Jitter Cam Blues
How I Wasted $10 On Motion Sickness At The Movies
Am I the only one who is getting tired of going to the movies only to spend most of my time staring at the ceiling to avoid heaving my dinner onto the theater floor?
My boyfriend and I treated ourselves to a rare, but well-deserved night out to the movies. After checking the listings, the ratings and reviews, and after a minor squabble, we finally narrowed our choices down to two movies. For the sake of professional courtesy, I won’t mention the names of the films.
Movie number one takes place in a maximum security prison that is supposedly escape-proof. The all-star cast who designed the prison finds the tables turned on them and now they are the ones trying to get out. At least, I think that is what the movie was about …
Movie number two is based on a true story and takes place at sea on a commercial shipping vessel that is traveling through dangerous waters off the coast of Somalia. The ship is high-jacked, but the crew manages to defend the ship. However, the captain finds himself taken hostage by the hijackers and a military rescue operation ensues. At least, I think that is what the movie was about …
So which one did we see?
We decided to find out what was behind curtain number two.
Five minutes into the movie, I knew I was in for a ride to the pharmacy for the industrial size pack of Dramamine after the credits rolled.
The makers of this tense and thrilling drama, in all their infinite wisdom, decided to employ a filming technique known as “Jitter Cam.” Supposedly, it is meant to convey frenzied energy and edgy action.
Haven’t we seen this effect too much already? Jitter cam is over-used, over-rated, and does not (in my humble opinion) result in the effect intended. Not only does this type of filming want to make me hurl my mcburger, it makes me wonder if the film crew consisted of trained professionals.
The use of jitter cam doesn’t give me a sense of frenzied activity. It gives me the sense that the camera man just came off a week-long bender. Or maybe he just chugged back twelve cases of Jolt Cola immediately prior to filming.

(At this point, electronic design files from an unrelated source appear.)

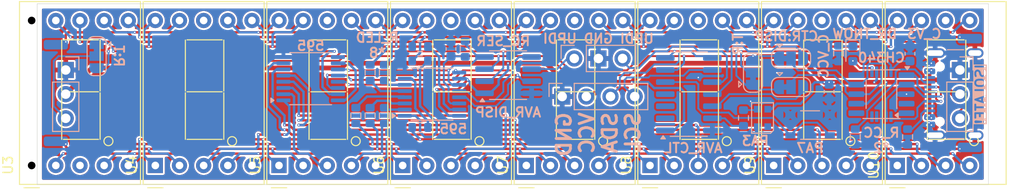
<source format=kicad_pcb>
(kicad_pcb
	(version 20241229)
	(generator "pcbnew")
	(generator_version "9.0")
	(general
		(thickness 1.6)
		(legacy_teardrops no)
	)
	(paper "A4")
	(layers
		(0 "F.Cu" signal)
		(2 "B.Cu" signal)
		(9 "F.Adhes" user "F.Adhesive")
		(11 "B.Adhes" user "B.Adhesive")
		(13 "F.Paste" user)
		(15 "B.Paste" user)
		(5 "F.SilkS" user "F.Silkscreen")
		(7 "B.SilkS" user "B.Silkscreen")
		(1 "F.Mask" user)
		(3 "B.Mask" user)
		(17 "Dwgs.User" user "User.Drawings")
		(19 "Cmts.User" user "User.Comments")
		(21 "Eco1.User" user "User.Eco1")
		(23 "Eco2.User" user "User.Eco2")
		(25 "Edge.Cuts" user)
		(27 "Margin" user)
		(31 "F.CrtYd" user "F.Courtyard")
		(29 "B.CrtYd" user "B.Courtyard")
		(35 "F.Fab" user)
		(33 "B.Fab" user)
		(39 "User.1" user)
		(41 "User.2" user)
		(43 "User.3" user)
		(45 "User.4" user)
		(47 "User.5" user)
		(49 "User.6" user)
		(51 "User.7" user)
		(53 "User.8" user)
		(55 "User.9" user)
	)
	(setup
		(stackup
			(layer "F.SilkS"
				(type "Top Silk Screen")
			)
			(layer "F.Paste"
				(type "Top Solder Paste")
			)
			(layer "F.Mask"
				(type "Top Solder Mask")
				(thickness 0.01)
			)
			(layer "F.Cu"
				(type "copper")
				(thickness 0.035)
			)
			(layer "dielectric 1"
				(type "core")
				(thickness 1.51)
				(material "FR4")
				(epsilon_r 4.5)
				(loss_tangent 0.02)
			)
			(layer "B.Cu"
				(type "copper")
				(thickness 0.035)
			)
			(layer "B.Mask"
				(type "Bottom Solder Mask")
				(thickness 0.01)
			)
			(layer "B.Paste"
				(type "Bottom Solder Paste")
			)
			(layer "B.SilkS"
				(type "Bottom Silk Screen")
			)
			(copper_finish "None")
			(dielectric_constraints no)
		)
		(pad_to_mask_clearance 0)
		(allow_soldermask_bridges_in_footprints no)
		(tenting front back)
		(grid_origin 100 100)
		(pcbplotparams
			(layerselection 0x00000000_00000000_55555555_5755f5ff)
			(plot_on_all_layers_selection 0x00000000_00000000_00000000_00000000)
			(disableapertmacros no)
			(usegerberextensions no)
			(usegerberattributes yes)
			(usegerberadvancedattributes yes)
			(creategerberjobfile yes)
			(dashed_line_dash_ratio 12.000000)
			(dashed_line_gap_ratio 3.000000)
			(svgprecision 4)
			(plotframeref no)
			(mode 1)
			(useauxorigin no)
			(hpglpennumber 1)
			(hpglpenspeed 20)
			(hpglpendiameter 15.000000)
			(pdf_front_fp_property_popups yes)
			(pdf_back_fp_property_popups yes)
			(pdf_metadata yes)
			(pdf_single_document no)
			(dxfpolygonmode yes)
			(dxfimperialunits yes)
			(dxfusepcbnewfont yes)
			(psnegative no)
			(psa4output no)
			(plot_black_and_white yes)
			(sketchpadsonfab no)
			(plotpadnumbers no)
			(hidednponfab no)
			(sketchdnponfab yes)
			(crossoutdnponfab yes)
			(subtractmaskfromsilk no)
			(outputformat 1)
			(mirror no)
			(drillshape 1)
			(scaleselection 1)
			(outputdirectory "")
		)
	)
	(net 0 "")
	(net 1 "GND")
	(net 2 "SER")
	(net 3 "VCC")
	(net 4 "LED_BUILTIN")
	(net 5 "unconnected-(D1-DOUT-Pad1)")
	(net 6 "UPDI_DISP")
	(net 7 "Net-(J3-Pin_3)")
	(net 8 "Net-(J4-Pin_3)")
	(net 9 "UPDI_CTL")
	(net 10 "RXD_DISP")
	(net 11 "TXD_DISP")
	(net 12 "RXD_CTL")
	(net 13 "TXD_USB")
	(net 14 "RXD_USB")
	(net 15 "TXD_CTL")
	(net 16 "A")
	(net 17 "/_A")
	(net 18 "/_B")
	(net 19 "B")
	(net 20 "C")
	(net 21 "/_C")
	(net 22 "D")
	(net 23 "/_D")
	(net 24 "/_E")
	(net 25 "E")
	(net 26 "F")
	(net 27 "/_F")
	(net 28 "/_G")
	(net 29 "G")
	(net 30 "/_H")
	(net 31 "H")
	(net 32 "SRCLK")
	(net 33 "Net-(J9-CC1)")
	(net 34 "Net-(J9-CC2)")
	(net 35 "RCLK")
	(net 36 "OE#")
	(net 37 "/chain")
	(net 38 "C3")
	(net 39 "C7")
	(net 40 "C0")
	(net 41 "C5")
	(net 42 "C2")
	(net 43 "C4")
	(net 44 "C6")
	(net 45 "unconnected-(U2-QH&apos;-Pad9)")
	(net 46 "C1")
	(net 47 "SCL")
	(net 48 "PA7")
	(net 49 "PA4")
	(net 50 "PA6")
	(net 51 "SDA")
	(net 52 "PA5")
	(net 53 "unconnected-(U13-~{CTS}-Pad5)")
	(net 54 "D+")
	(net 55 "unconnected-(U13-~{RTS}-Pad4)")
	(net 56 "Net-(D3-A)")
	(net 57 "V3")
	(net 58 "D-")
	(net 59 "unconnected-(U14-~{DTR}-Pad4)")
	(net 60 "unconnected-(U14-~{CTS}-Pad5)")
	(net 61 "unconnected-(U14-~{RTS}-Pad6)")
	(net 62 "Net-(D1-DIN)")
	(net 63 "Net-(D3-K)")
	(net 64 "unconnected-(J9-SBU2-PadB8)")
	(net 65 "unconnected-(J9-SBU1-PadA8)")
	(net 66 "unconnected-(U3-CC-Pad3)")
	(net 67 "unconnected-(U4-CC-Pad8)")
	(net 68 "unconnected-(U5-CC-Pad8)")
	(net 69 "unconnected-(U6-CC-Pad8)")
	(net 70 "unconnected-(U7-CC-Pad8)")
	(net 71 "unconnected-(U8-CC-Pad8)")
	(net 72 "unconnected-(U9-CC-Pad8)")
	(net 73 "unconnected-(U10-CC-Pad8)")
	(footprint "Display_7Segment:D1X8K" (layer "F.Cu") (at 140.42 107.4975 90))
	(footprint "Display_7Segment:D1X8K" (layer "F.Cu") (at 114.42 107.4975 90))
	(footprint "Display_7Segment:D1X8K" (layer "F.Cu") (at 127.42 107.4975 90))
	(footprint "Display_7Segment:D1X8K" (layer "F.Cu") (at 62.42 107.4975 90))
	(footprint "Display_7Segment:D1X8K" (layer "F.Cu") (at 75.42 107.4975 90))
	(footprint "Display_7Segment:D1X8K" (layer "F.Cu") (at 49.42 107.4975 90))
	(footprint "Display_7Segment:D1X8K" (layer "F.Cu") (at 101.42 107.4975 90))
	(footprint "Display_7Segment:D1X8K" (layer "F.Cu") (at 88.42 107.4975 90))
	(footprint "Resistor_SMD:R_0603_1608Metric" (layer "B.Cu") (at 136 104.5 -90))
	(footprint "Resistor_SMD:R_0603_1608Metric" (layer "B.Cu") (at 86.5 97.75 90))
	(footprint "Jumper:SolderJumper-3_P1.3mm_Bridged12_RoundedPad1.0x1.5mm" (layer "B.Cu") (at 56.25 96 -90))
	(footprint "LED_SMD:LED_0603_1608Metric" (layer "B.Cu") (at 135.75 95.75 -90))
	(footprint "Connector_PinHeader_2.54mm:PinHeader_1x04_P2.54mm_Vertical" (layer "B.Cu") (at 105.19 100.25 -90))
	(footprint "Capacitor_SMD:C_0603_1608Metric" (layer "B.Cu") (at 93.5 95.25 90))
	(footprint "Package_SO:MSOP-10_3x3mm_P0.5mm" (layer "B.Cu") (at 138.75 100 90))
	(footprint "Package_SO:SOIC-14_3.9x8.7mm_P1.27mm" (layer "B.Cu") (at 118.5 100))
	(footprint "LOGO" (layer "B.Cu") (at 57.75 102 90))
	(footprint "Library:PCB.MCBEERINGI.DEV" (layer "B.Cu") (at 67.5 100 90))
	(footprint "Library:alps-skrp" (layer "B.Cu") (at 131.25 103.25 180))
	(footprint "Resistor_SMD:R_0603_1608Metric" (layer "B.Cu") (at 86.5 102.25 -90))
	(footprint "Resistor_SMD:R_0603_1608Metric" (layer "B.Cu") (at 90.25 95 180))
	(footprint "Connector_PinHeader_2.54mm:PinHeader_1x03_P2.54mm_Vertical" (layer "B.Cu") (at 106.46 96.25 -90))
	(footprint "Jumper:SolderJumper-3_P1.3mm_Bridged12_RoundedPad1.0x1.5mm" (layer "B.Cu") (at 129.25 99.25))
	(footprint "Capacitor_SMD:C_0603_1608Metric" (layer "B.Cu") (at 141.75 95.75 -90))
	(footprint "Resistor_SMD:R_0603_1608Metric"
		(layer "B.Cu")
		(uuid "8fe28157-1f71-4ea6-b4f9-8e888ad3b27d")
		(at 90.25 96.5 180)
		(descr "Resistor SMD 0603 (1608 Metric), square (rectangular) end terminal, IPC-7351 nominal, (Body size source: IPC-SM-782 page 72, https://www.pcb-3d.com/wordpress/wp-content/uploads/ipc-sm-782a_amendment_1_and_2.pdf), generated with kicad-footprint-generator")
		(tags "resistor")
		(property "Reference" "R2"
			(at 0 1.43 0)
			(layer "B.SilkS")
			(hide yes)
			(uuid "0381802e-7a59-4943-baa8-64affd7b18e3")
			(effects
				(font
					(size 1 1)
					(thickness 0.15)
				)
				(justify mi
... [691601 chars truncated]
</source>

As I was discussing this issue with some friends, they reminded me that, of course I was going to get motion sickness; the movie takes place on the ocean.
Now, before you agree to that statement, let me first explain that I do not get seasick, and secondly, the ocean doesn’t shimmy like an alcoholic with the DT’s. The ocean swells and rolls in relaxing waves.
This movie was not the first that I have spent counting the ceiling tiles in the theater. There have been others, and I’m not the only one complaining. I understand that some movies must use hand-held camera style motion, such as when the POV involves running down the street during a riot scene, or even a little bit of jitter cam during an earthquake scene.
However, when two characters are sitting at a kitchen table discussing the impending visit of the dreaded mother-in-law, jitter cam is not only inappropriate, it makes no sense whatsoever.
So why do filmmakers insist on using this nausea-inducing technique? It does absolutely nothing for the quality of the movie. It succeeds only in driving the vertigo-challenged viewers out of the cinema and into the nearest pharmacy for gravol and pepto.
It’s enough that we have to spend so much money on a single movie ticket. Please don’t make me regret my love of the movies by turning my stomach and handing me a migraine. I don’t want to have to second-guess my decision to see a movie or wonder if I’m going to be wasting another $10.
Hollywood, please do me a favor. If you insist on using jitter cam, please put a warning label next the movie rating. That way, if I ever see a “dizzy” icon next to the NC-17, I’ll save my money and go for a ride on the spinning teacups.